When the listing below reaches the line that has "exposure_s: 1/40", start reproducing exactly; stop after the line that has "focal_mm: 400", and drop the pictures.

**DATA SECTION:**

Start of Block

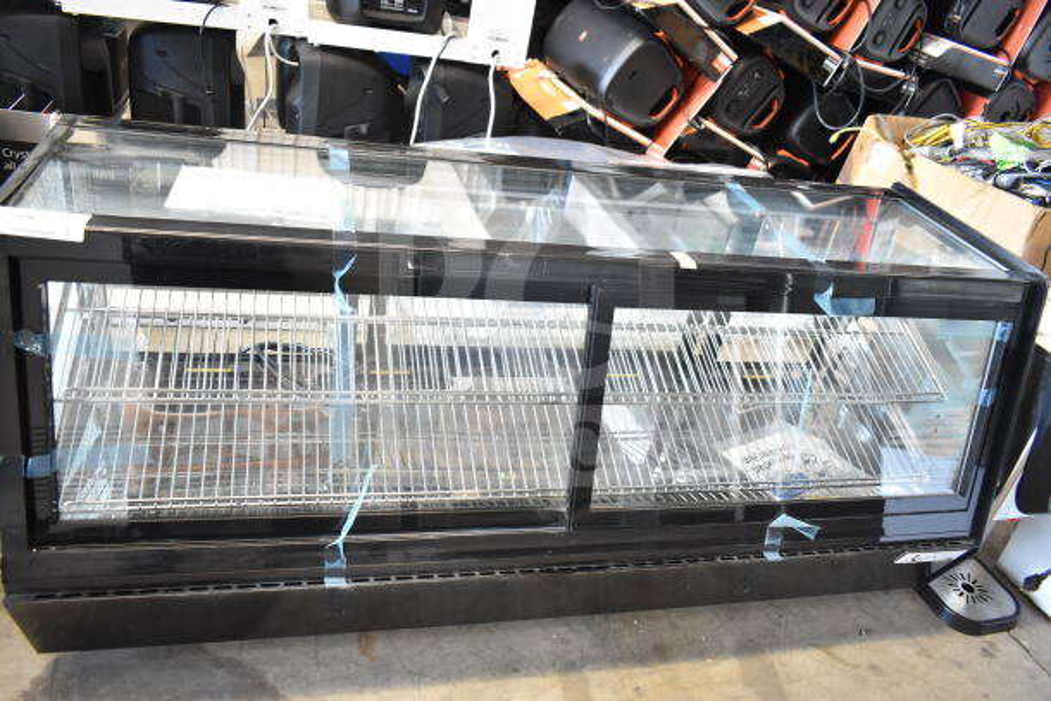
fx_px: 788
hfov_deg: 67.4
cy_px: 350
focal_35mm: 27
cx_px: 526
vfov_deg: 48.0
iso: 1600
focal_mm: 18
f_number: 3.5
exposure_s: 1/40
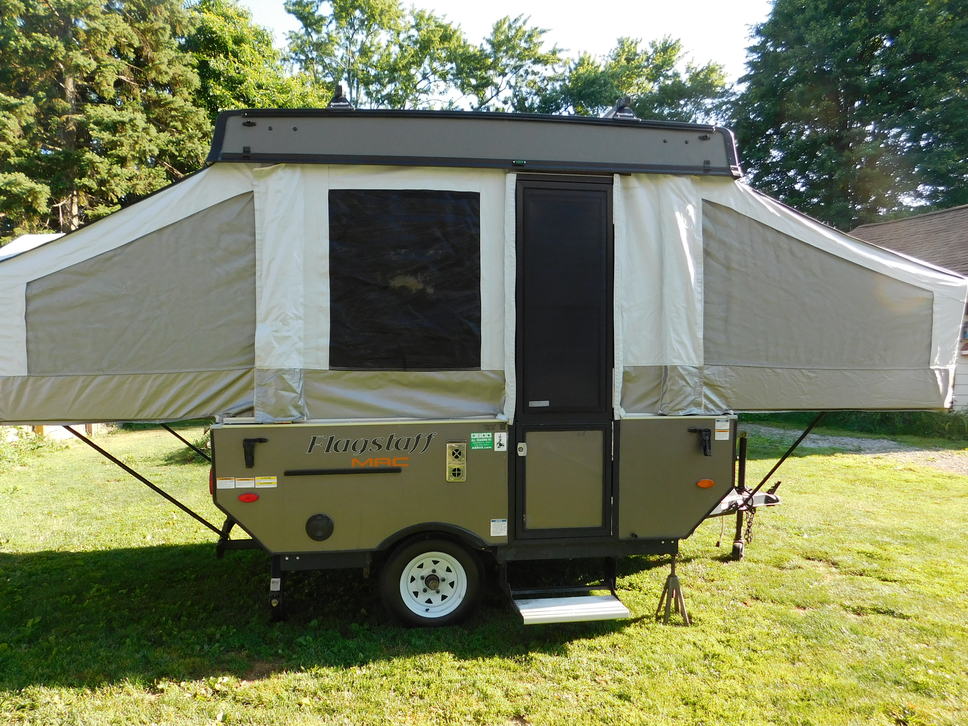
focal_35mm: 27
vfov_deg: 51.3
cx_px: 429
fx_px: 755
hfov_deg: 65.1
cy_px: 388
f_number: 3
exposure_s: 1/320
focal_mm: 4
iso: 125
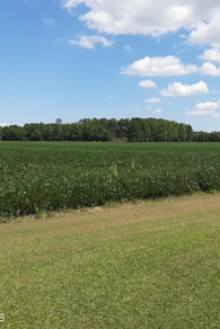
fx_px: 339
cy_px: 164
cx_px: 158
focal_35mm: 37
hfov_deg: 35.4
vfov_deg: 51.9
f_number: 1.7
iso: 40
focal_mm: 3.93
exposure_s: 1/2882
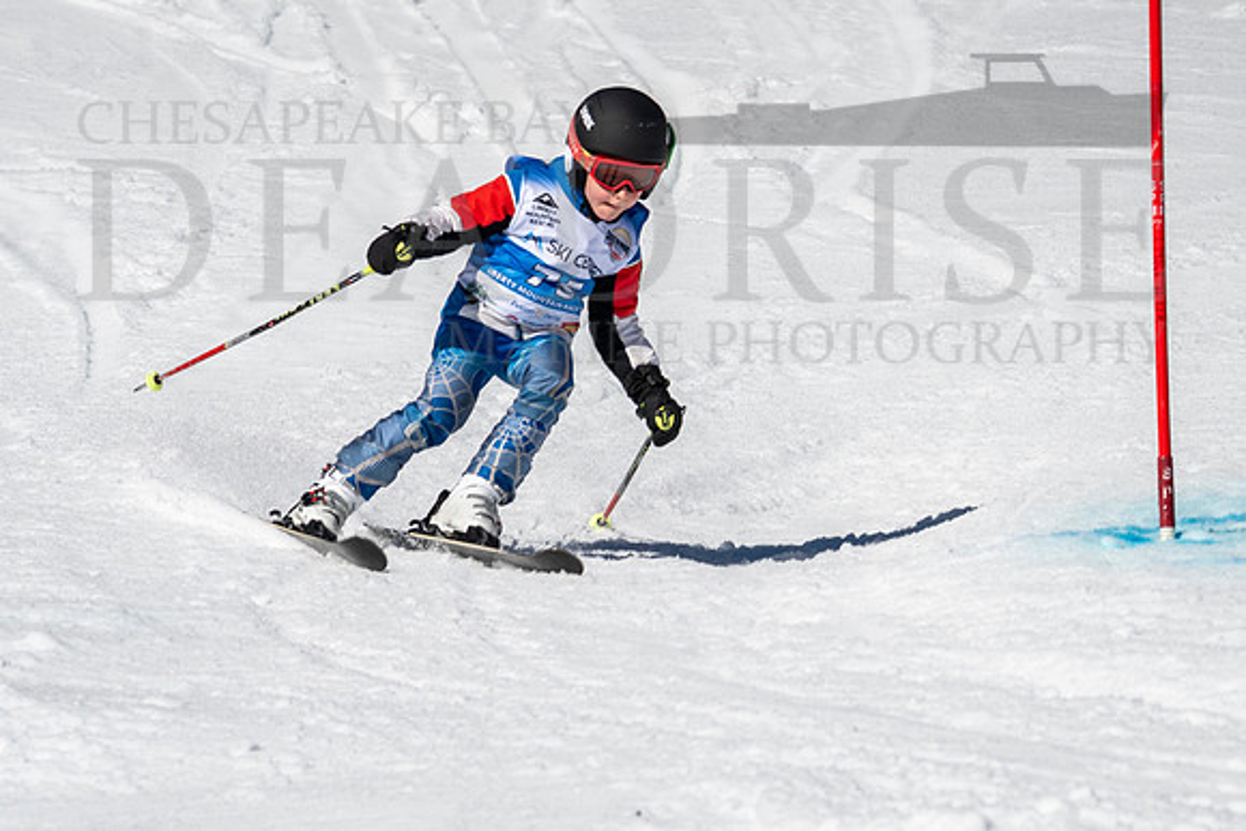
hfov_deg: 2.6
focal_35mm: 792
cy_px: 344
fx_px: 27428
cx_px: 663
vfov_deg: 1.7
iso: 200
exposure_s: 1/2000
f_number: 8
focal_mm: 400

End of Block
Start of Block

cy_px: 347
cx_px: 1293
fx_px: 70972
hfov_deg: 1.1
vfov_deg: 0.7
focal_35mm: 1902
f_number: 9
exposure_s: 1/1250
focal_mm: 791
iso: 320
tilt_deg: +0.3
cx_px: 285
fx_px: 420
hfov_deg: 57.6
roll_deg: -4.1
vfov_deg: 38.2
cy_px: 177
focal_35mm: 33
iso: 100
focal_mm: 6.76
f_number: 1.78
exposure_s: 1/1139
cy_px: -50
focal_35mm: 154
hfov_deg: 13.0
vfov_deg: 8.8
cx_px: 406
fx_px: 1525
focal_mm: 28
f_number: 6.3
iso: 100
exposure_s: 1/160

End of Block
Start of Block

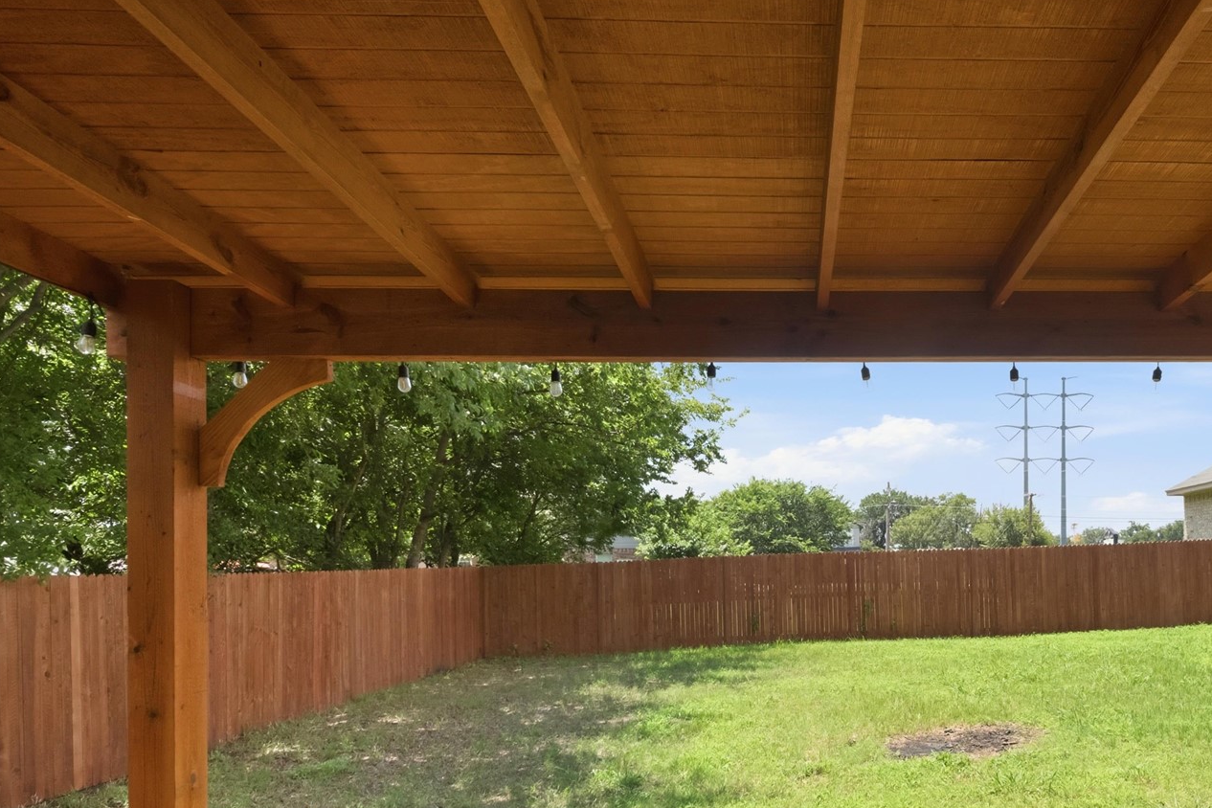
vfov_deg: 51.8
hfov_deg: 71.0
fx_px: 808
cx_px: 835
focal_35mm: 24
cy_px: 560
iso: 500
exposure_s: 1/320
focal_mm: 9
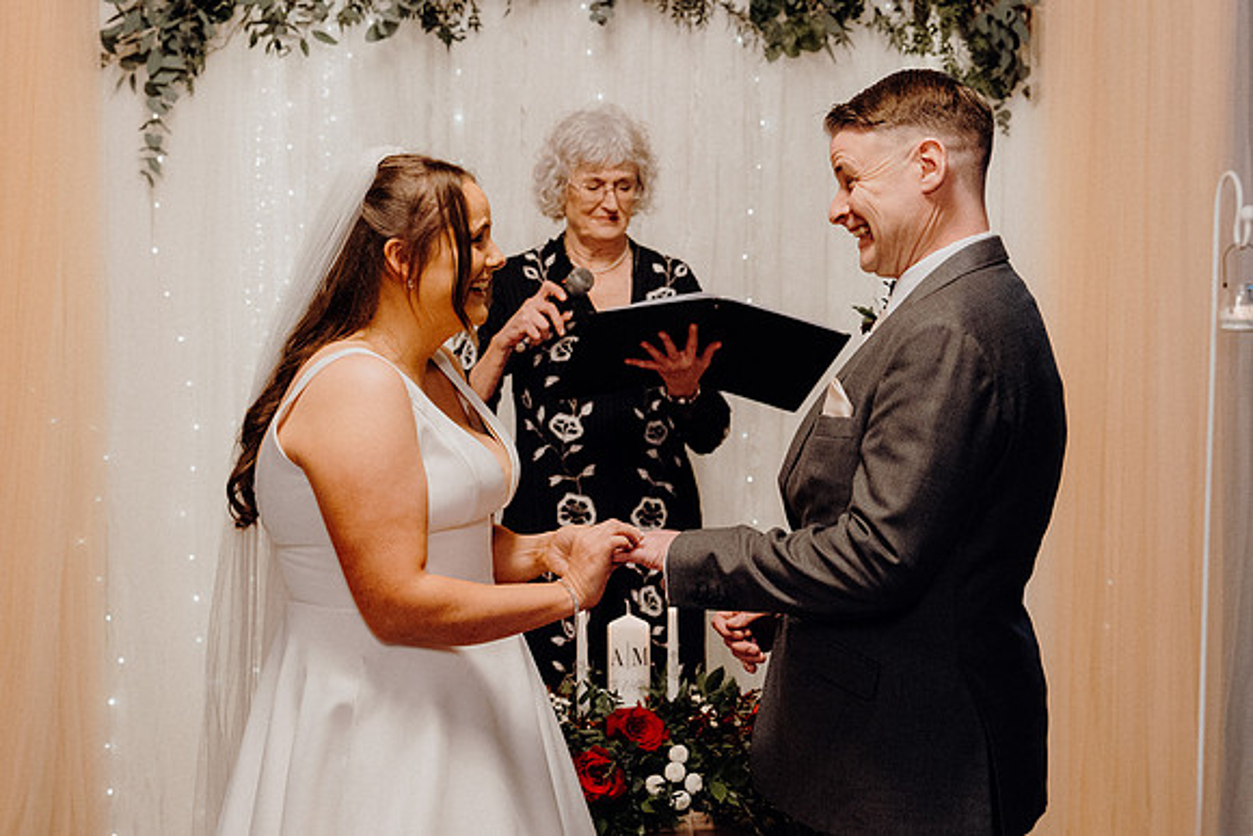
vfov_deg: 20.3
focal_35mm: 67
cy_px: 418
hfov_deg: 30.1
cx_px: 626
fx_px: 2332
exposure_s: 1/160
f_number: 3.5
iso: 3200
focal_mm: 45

End of Block

**RESPONSE:**
exposure_s: 1/40
focal_35mm: 27
vfov_deg: 51.3
cx_px: 429
fx_px: 755
hfov_deg: 65.1
cy_px: 388
f_number: 3
exposure_s: 1/320
focal_mm: 4
iso: 125
fx_px: 339
cy_px: 164
cx_px: 158
focal_35mm: 37
hfov_deg: 35.4
vfov_deg: 51.9
f_number: 1.7
iso: 40
focal_mm: 3.93
exposure_s: 1/2882
hfov_deg: 2.6
focal_35mm: 792
cy_px: 344
fx_px: 27428
cx_px: 663
vfov_deg: 1.7
iso: 200
exposure_s: 1/2000
f_number: 8
focal_mm: 400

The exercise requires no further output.